The beginning back story is always a great place to start:
• The Artiste Gullible back story

For this particular installment it also may help to read:
• The Edwardian Collective

↓ Transcript
[image] Picture of a pretty girl wearing a smirk on her face and a necklace with a cage containing a little man.

[text] As defrocked fairies, leprechauns live a simple ground-based life in semi-exile from faire folk. With little magic to use for their own defense they are forced to live within sight of the “wonders of what once was,” while daily scavenging amongst the dangers of outlanders, foxes, owls, and of course humans.

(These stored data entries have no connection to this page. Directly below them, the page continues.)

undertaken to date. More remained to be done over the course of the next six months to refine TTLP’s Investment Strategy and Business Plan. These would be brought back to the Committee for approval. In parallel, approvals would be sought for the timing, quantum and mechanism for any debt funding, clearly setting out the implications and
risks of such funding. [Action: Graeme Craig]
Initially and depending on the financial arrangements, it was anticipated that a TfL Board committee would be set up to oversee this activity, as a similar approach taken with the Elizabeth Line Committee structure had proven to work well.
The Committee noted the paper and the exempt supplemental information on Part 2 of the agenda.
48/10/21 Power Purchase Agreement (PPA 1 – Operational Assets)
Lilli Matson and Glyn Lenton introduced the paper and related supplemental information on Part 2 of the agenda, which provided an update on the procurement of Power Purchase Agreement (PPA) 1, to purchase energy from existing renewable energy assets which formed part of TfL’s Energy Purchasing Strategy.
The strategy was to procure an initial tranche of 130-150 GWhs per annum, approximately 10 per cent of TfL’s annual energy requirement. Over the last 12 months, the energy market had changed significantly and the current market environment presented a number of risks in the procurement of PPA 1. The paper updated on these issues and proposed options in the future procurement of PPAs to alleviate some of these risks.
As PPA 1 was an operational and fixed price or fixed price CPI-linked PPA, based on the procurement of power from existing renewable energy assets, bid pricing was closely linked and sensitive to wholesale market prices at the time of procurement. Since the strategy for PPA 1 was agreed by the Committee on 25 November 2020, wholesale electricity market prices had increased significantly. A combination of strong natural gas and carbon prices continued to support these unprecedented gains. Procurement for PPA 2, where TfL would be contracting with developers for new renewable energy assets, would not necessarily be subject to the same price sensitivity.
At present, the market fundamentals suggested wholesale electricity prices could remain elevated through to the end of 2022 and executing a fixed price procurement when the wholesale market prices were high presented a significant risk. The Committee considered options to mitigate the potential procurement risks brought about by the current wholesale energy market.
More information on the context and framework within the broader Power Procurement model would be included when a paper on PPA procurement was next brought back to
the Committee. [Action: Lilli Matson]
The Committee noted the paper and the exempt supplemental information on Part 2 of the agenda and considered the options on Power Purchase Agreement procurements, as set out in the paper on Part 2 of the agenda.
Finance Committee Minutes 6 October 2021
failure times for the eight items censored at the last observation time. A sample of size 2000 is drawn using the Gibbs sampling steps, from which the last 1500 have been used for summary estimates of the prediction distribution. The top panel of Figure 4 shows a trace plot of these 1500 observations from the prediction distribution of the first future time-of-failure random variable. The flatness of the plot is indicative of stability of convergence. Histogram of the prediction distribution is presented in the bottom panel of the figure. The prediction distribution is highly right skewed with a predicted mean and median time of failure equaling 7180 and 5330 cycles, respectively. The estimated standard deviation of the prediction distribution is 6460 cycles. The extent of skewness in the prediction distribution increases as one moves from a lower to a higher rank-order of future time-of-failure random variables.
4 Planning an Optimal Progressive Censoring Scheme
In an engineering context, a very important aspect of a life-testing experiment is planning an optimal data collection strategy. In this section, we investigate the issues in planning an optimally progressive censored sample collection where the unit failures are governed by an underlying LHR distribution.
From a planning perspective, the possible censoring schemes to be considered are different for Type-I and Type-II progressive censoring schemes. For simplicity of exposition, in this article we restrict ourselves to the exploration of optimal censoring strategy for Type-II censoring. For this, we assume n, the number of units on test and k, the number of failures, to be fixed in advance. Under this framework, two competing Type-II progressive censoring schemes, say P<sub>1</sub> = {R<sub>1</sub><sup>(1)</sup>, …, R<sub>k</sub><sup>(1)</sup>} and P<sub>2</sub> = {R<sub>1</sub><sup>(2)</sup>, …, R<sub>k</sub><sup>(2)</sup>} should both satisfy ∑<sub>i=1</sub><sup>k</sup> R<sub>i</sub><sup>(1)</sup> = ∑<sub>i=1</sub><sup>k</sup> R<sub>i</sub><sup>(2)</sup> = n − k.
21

It is only through extraordinary luck that leprechauns manage to accomplish this feat. In fact, it is this exact point which underscores the leprechaun fortuity mythos. A legend that perpetuates unfortunate stereotypical folklore, old wives tales, and maiden opportunists.

Certain romantic maidens in search of husbands have taken to capturing the poor creatures, and prominently displaying their quarry in cages about their neck. They do it as proof of their wit, and industriousness, for leprechauns are very hard to catch. They also do it as a dowry for their future.

A leprechaun can grant three wishes to bargain for its release; a stake that would attract any young man’s eye. However, a leprechaun’s wish granting can be notoriously conniving, so it is best used with a fair amount of experience and wisdom.

A lesson that will profit any young man while enthralled with the magic of an opportunistic maiden.